Sometimes I wonder, as I stagger out of that woodshed, if the internet will die due to external collapse, or due to internal irrelevance. Sites like this one are certainly doing their part to ensure the former, not the latter, and for that I’m grateful. It makes the observation of collapse somewhat palatable.
Forgive me for simply inserting a link to my own lame and stale little riff on the subject rather than scrape together something original, but this story, on one version or another, has been playing out for a while:
http://www.limpinggazelles.com/2015/04/deferred-maintenance.html
What is frightening to ponder is the thought of many of these systems in a perfect storm of cascading failure, whether through “natural causes” or at the hand of malicious players. The odds for either option to play out get better and better.

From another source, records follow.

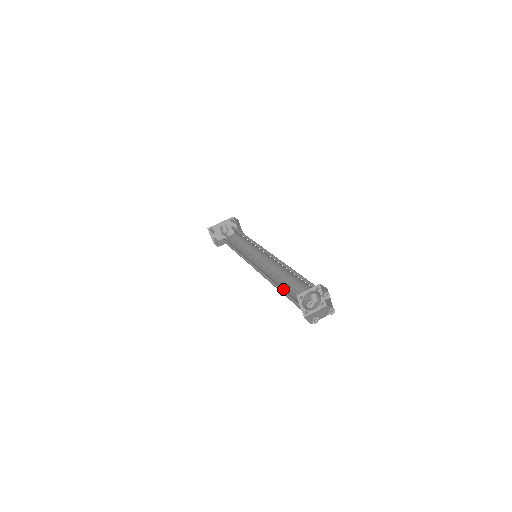
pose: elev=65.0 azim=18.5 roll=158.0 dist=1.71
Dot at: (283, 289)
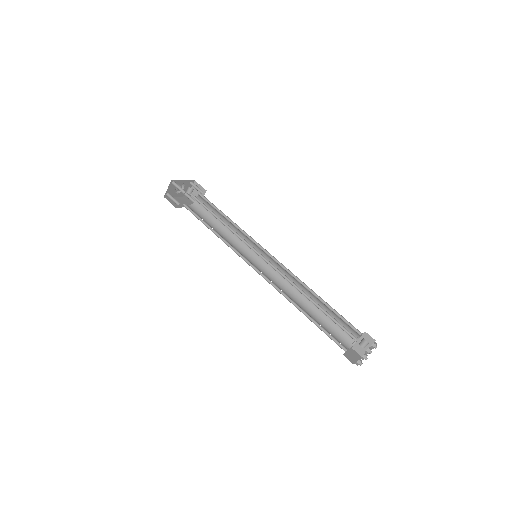
Dot at: (308, 314)
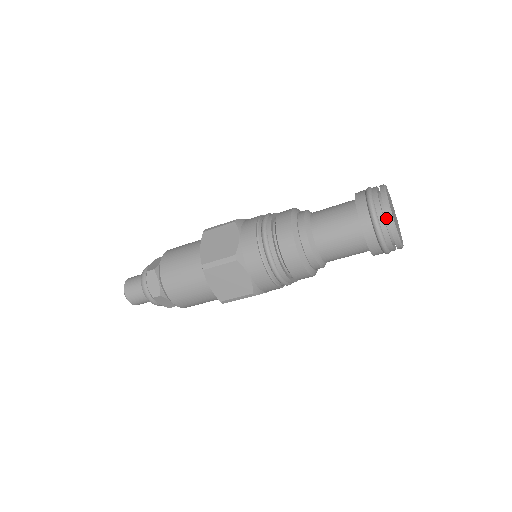
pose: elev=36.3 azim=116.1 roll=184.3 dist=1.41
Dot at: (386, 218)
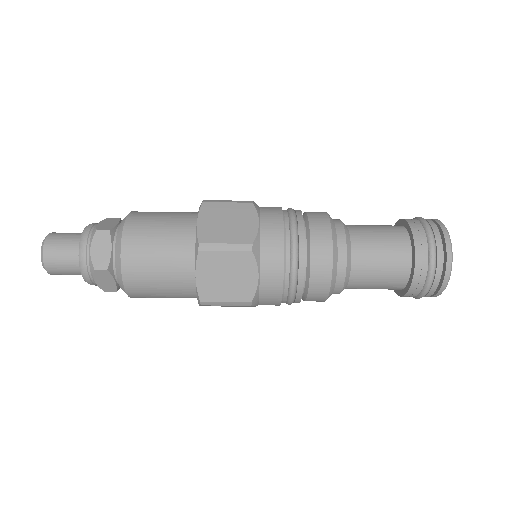
Dot at: (442, 256)
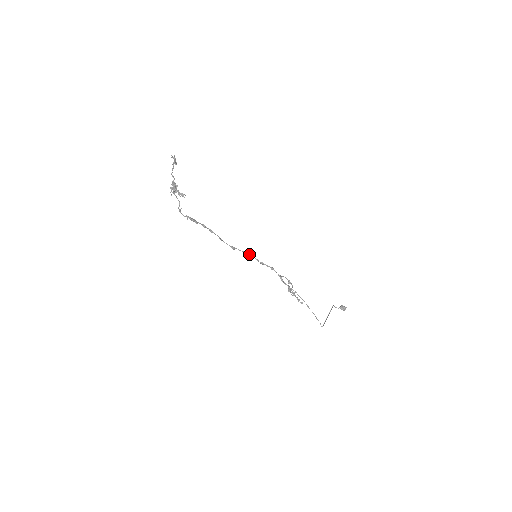
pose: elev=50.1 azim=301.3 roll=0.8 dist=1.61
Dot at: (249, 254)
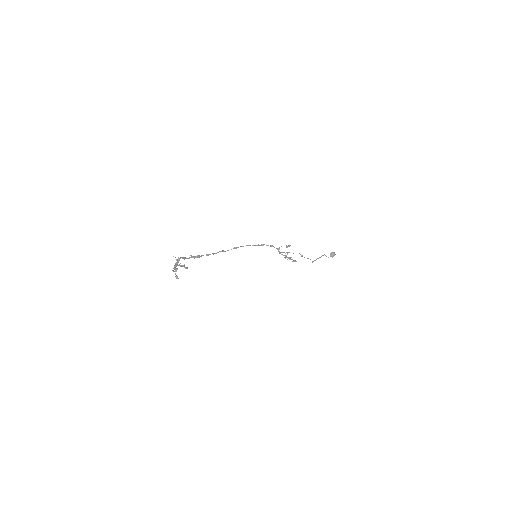
Dot at: (250, 245)
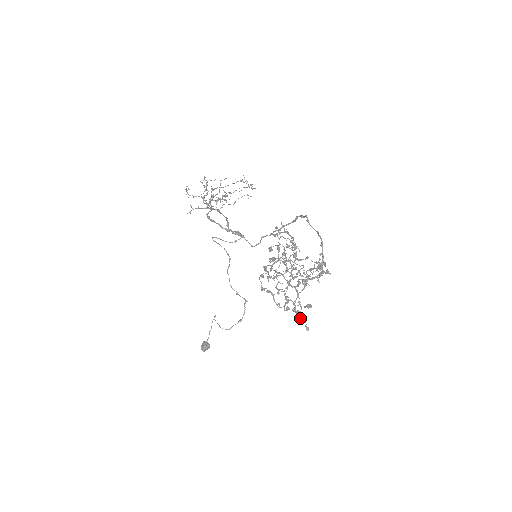
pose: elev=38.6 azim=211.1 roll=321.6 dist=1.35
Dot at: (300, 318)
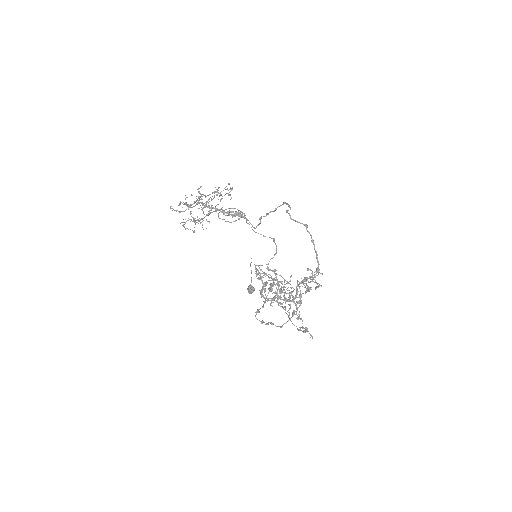
Dot at: occluded
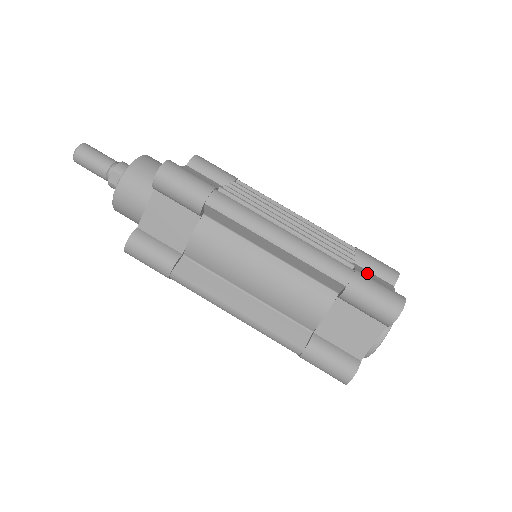
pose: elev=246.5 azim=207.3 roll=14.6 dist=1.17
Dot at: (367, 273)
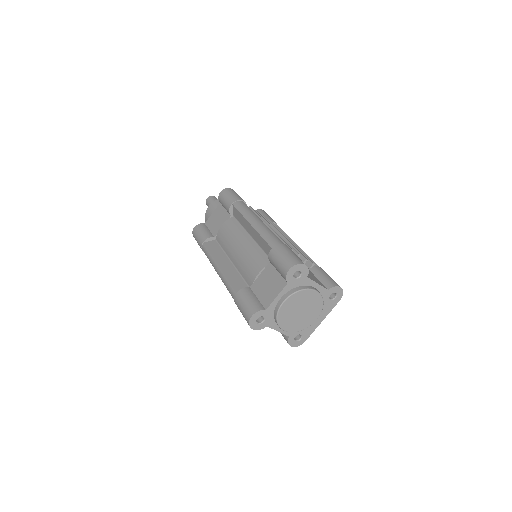
Dot at: (312, 274)
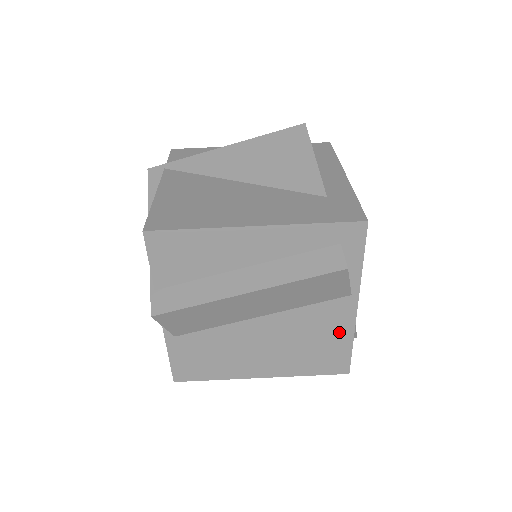
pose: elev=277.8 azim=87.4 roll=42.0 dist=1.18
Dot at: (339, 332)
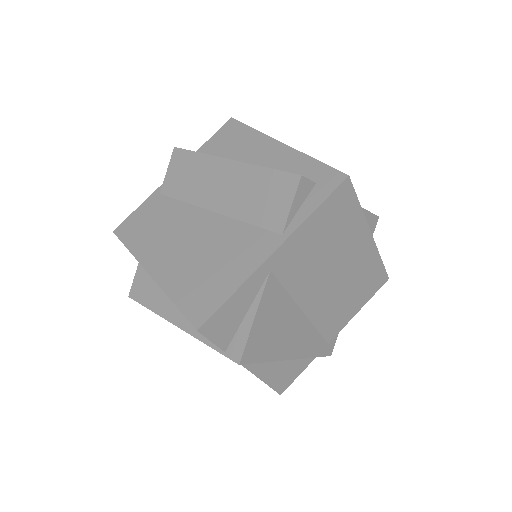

Thanks Mr. Lewis, this is a great example of the of the complexity that we are collapsing under. If any have not yet seen it I encourage them to read “The Collapse of Complex Societies” by Joseph Tainter. He describes how complexity increases while the return on it diminishes, yet leaders keep responding to each problem arising from it by, tada! more complexity. Very much as you have described in the airline story. The airlines in question are no doubt considering what geegaws to add to their systems to ‘fix’ them.
As for airlines and air travel in general, if it is the first aspect of our civilization to collapse under its own complexity that can only be a good thing for the planet. Among those who continue to fly it is probably the easiest large chunk of their energy footprint to eliminate.